Frontlines of My Life



I spent parts of my childhood in Minembwe, a small and remote village in High Plateaus of Eastern Congo. It takes about three days of walking to get to the nearest dirt road in Uvira - a small city perched on the shore of Lake Tanganyika I call my hometown. One of my vivid memories as a teenager while in these remote parts of Congo is seeing women and girls pound maize with bare hands to produce corn flour for Ugali, a staple food there. I pounded maize too. It’s a “women’s work”.



Women in these remote areas drive the economy and do virtually all the household chores, while men take care of cattle. Women do much of the work of cultivating the land to feed their families. They gather firewood, a task increasingly difficult as weather patterns change. They haul jerry cans of water on their heads from streams nearby. They take care of the children, clean houses and cows’ shelters.

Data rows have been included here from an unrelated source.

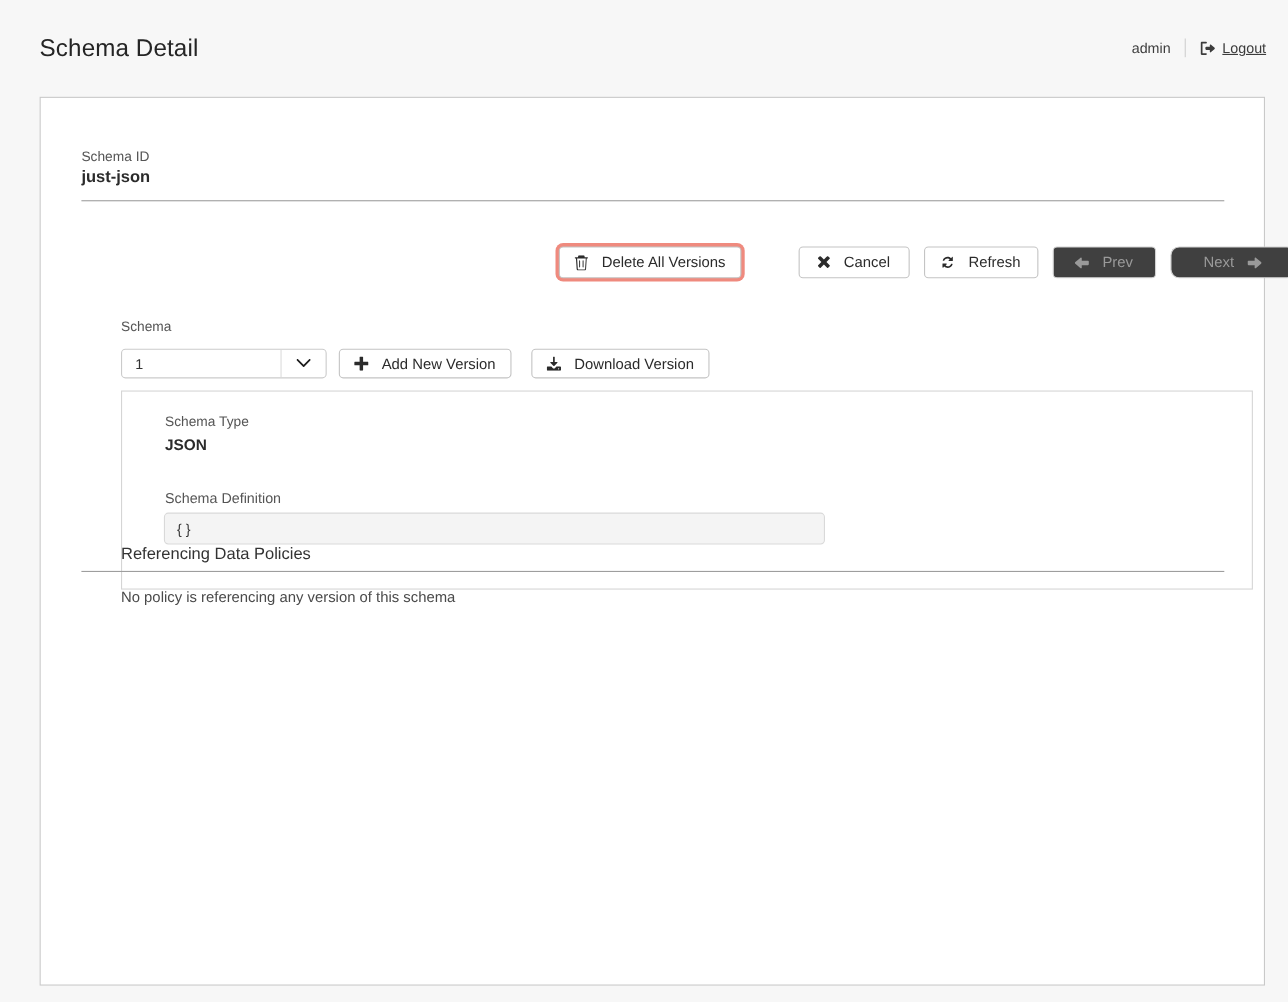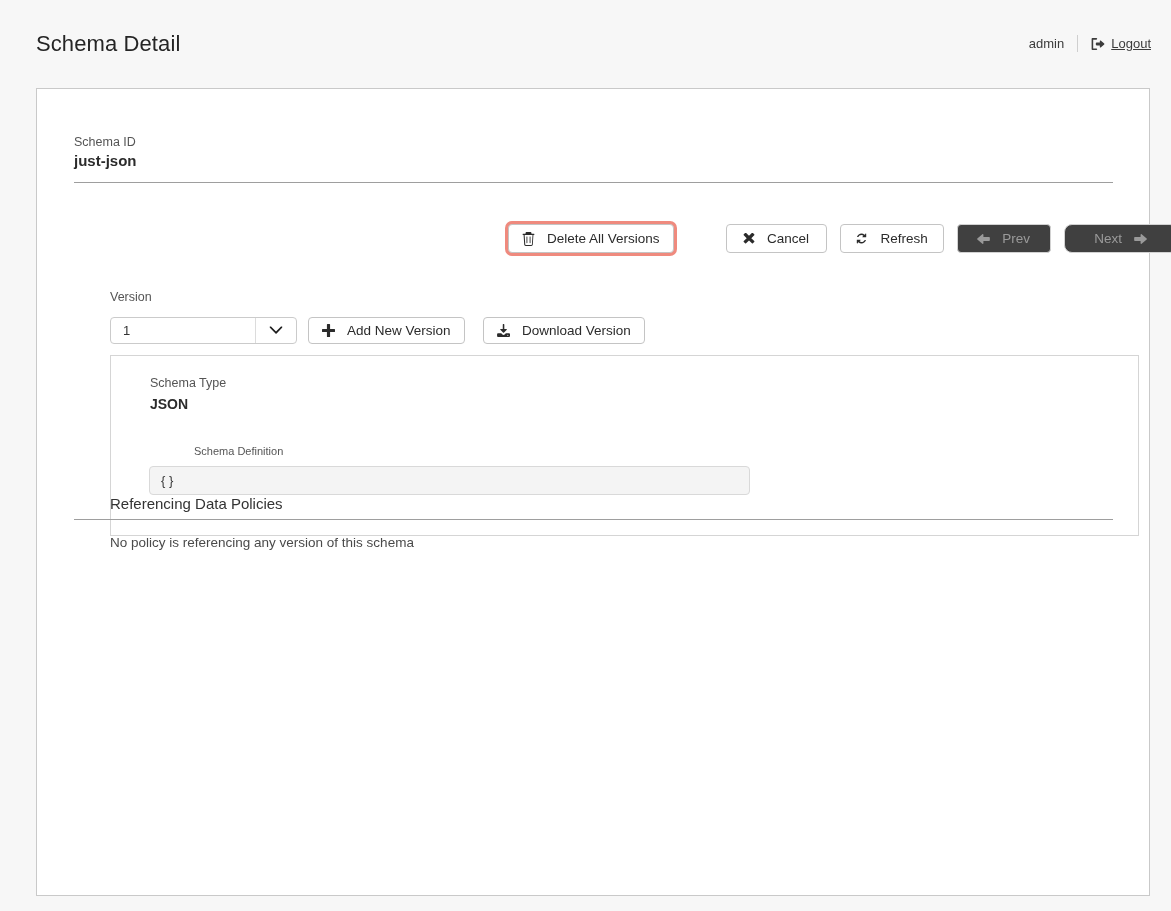--- a/index.html
+++ b/index.html
@@ -343,7 +343,7 @@
     </button>
   </div>
 
-  <div class="version-label">Version</div>
+  <div class="version-label">Schema</div>
 
   <div class="select-box">
     <span class="select-value">1</span>

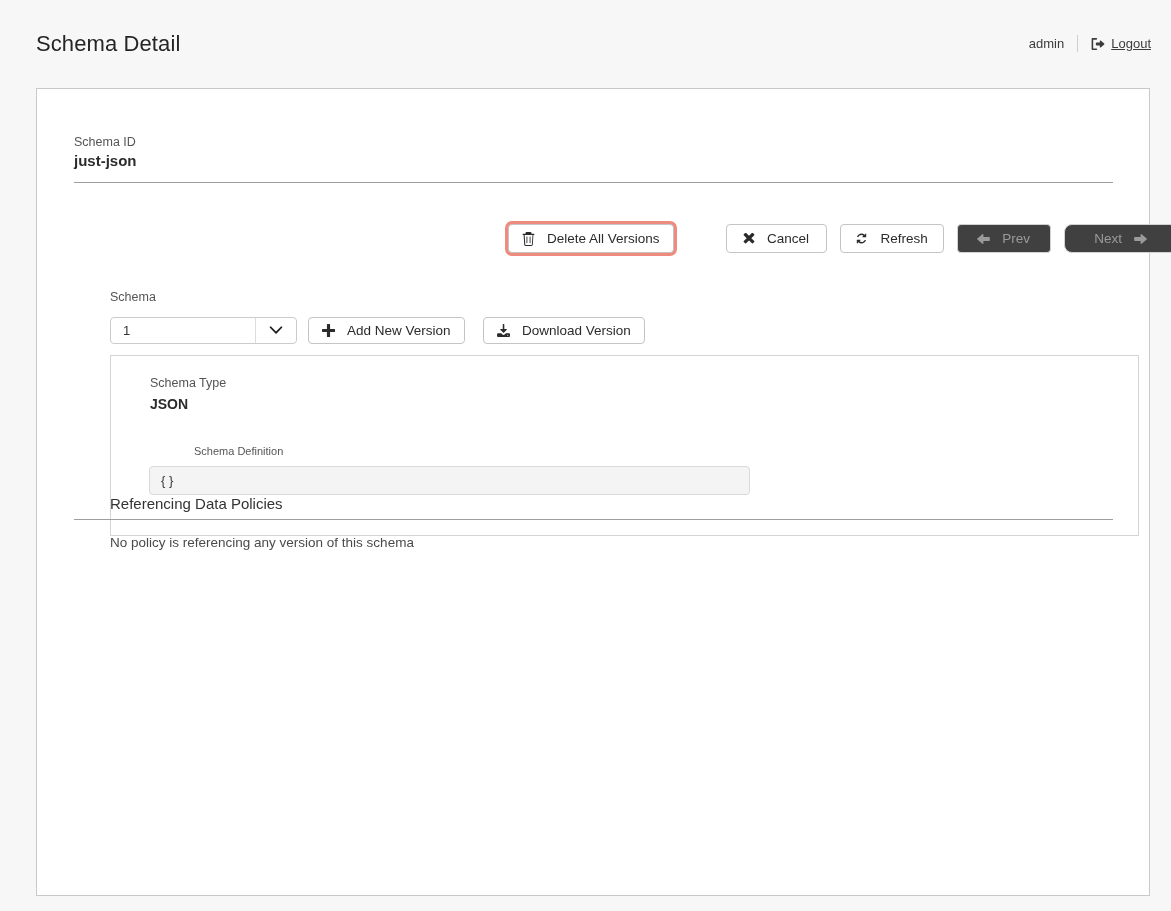--- a/index.html
+++ b/index.html
@@ -222,9 +222,8 @@
     position: absolute;
     left: 39px;
     top: 89px;
-    font-size: 11px;
+    font-size: 13px;
     color: #555555;
-    margin-left: 44px;
   }
   .def-input {
     position: absolute;

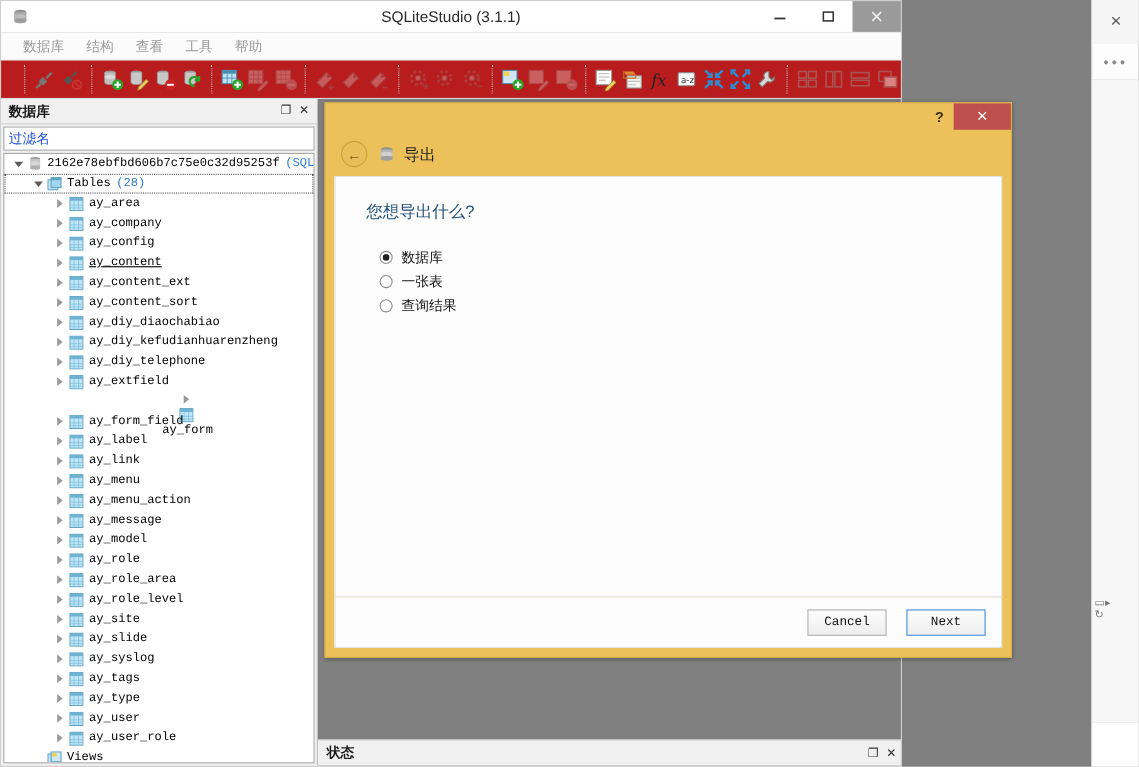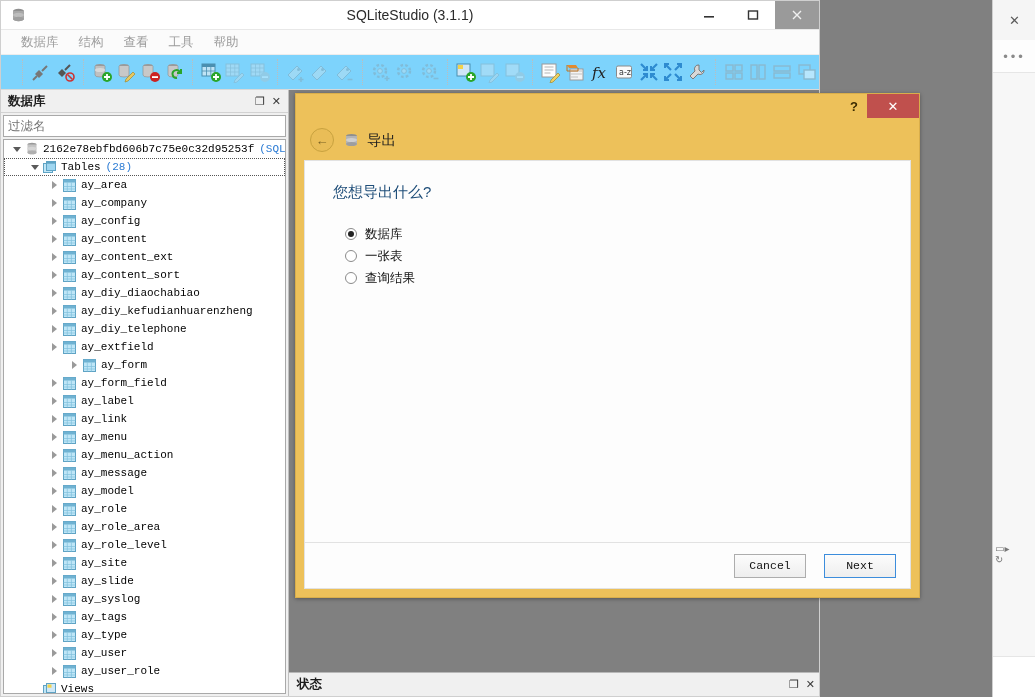--- a/index.html
+++ b/index.html
@@ -73,7 +73,7 @@
 
   
   #toolbar{
-    height:34px;flex:0 0 34px;background:#7dd3fc;
+    height:34px;flex:0 0 34px;background:#b91c1c;
     display:flex;align-items:center;padding-left:16px;
     border-bottom:1px solid #d9d9d9;
   }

In 2016, I co-founded Jimbere Fund precisely to help women in Congo’s most remote communities. Women like my grandmother and aunties who still live in Minembwe. I want to enable them and others like them to create a better life for themselves and their families. Our approach blends community organizing and development interventions. Communities identify their most pressing needs and we work with them to find solutions and co-implement them.



So my first project consisted of surveying women’s groups in four villages in Minembwe and Tulambo areas to hear their top concerns. Overwhelmingly, women told us that the support they needed most was a milling machine. To produce corn flour, a woman spends about 20 hours per week grinding and pounding maize with bare hands on traditional wooden tools, watering it, filtering it and drying it up, while a milling machine would take half an hour or less to do the task. One process takes about two weeks to complete so women are always working on this task, with a day-long pounding as the culmination of it and the most difficult part of it. It’s a physically strenuous activity and time-consuming. This activity affects women in many ways.



First, with so much time consumed in this task women do not have enough time left to focus on other important things. Fields may go unattended and most importantly, children are not taken care of as they should.



This project will allow girls to spend more time in school. One of the casualty of “guhura”, as the task of pounding maize is known locally, is that girls from the age of about 10 are supposed to do this task. So for days of pounding maize, young girls skip school to take part in the activity. And by the time they are 14, they have dropped out of school altogether to take care of the household chores and be married off. In rural Congo, it’s estimated that 74% of girls between the ages of 15 and 19 are already married, usually arranged by their families without their consent.



Second, with so much time consumed in this task, women don’t have enough time left to focus on other important things. So fields may go unattended. Children are not taken care of as they should. Freeing women from this task with a provision of a $3,000 milling machine will mean more food and time for their families and children. One milling machine can serve about 12 villages and hundreds of households in close proximity.



Third, this project aims at reducing gender inequities in high plateaus where women’s rights are in dire situation and their labor is not appreciated. It will increase productivity of women’s labor and support women’s groups take center stage in community development, which further improves their status. Supporting women’s groups acquire and use milling machines is one simple solution to make corn flour in half an hour or less. It’s a smart intervention.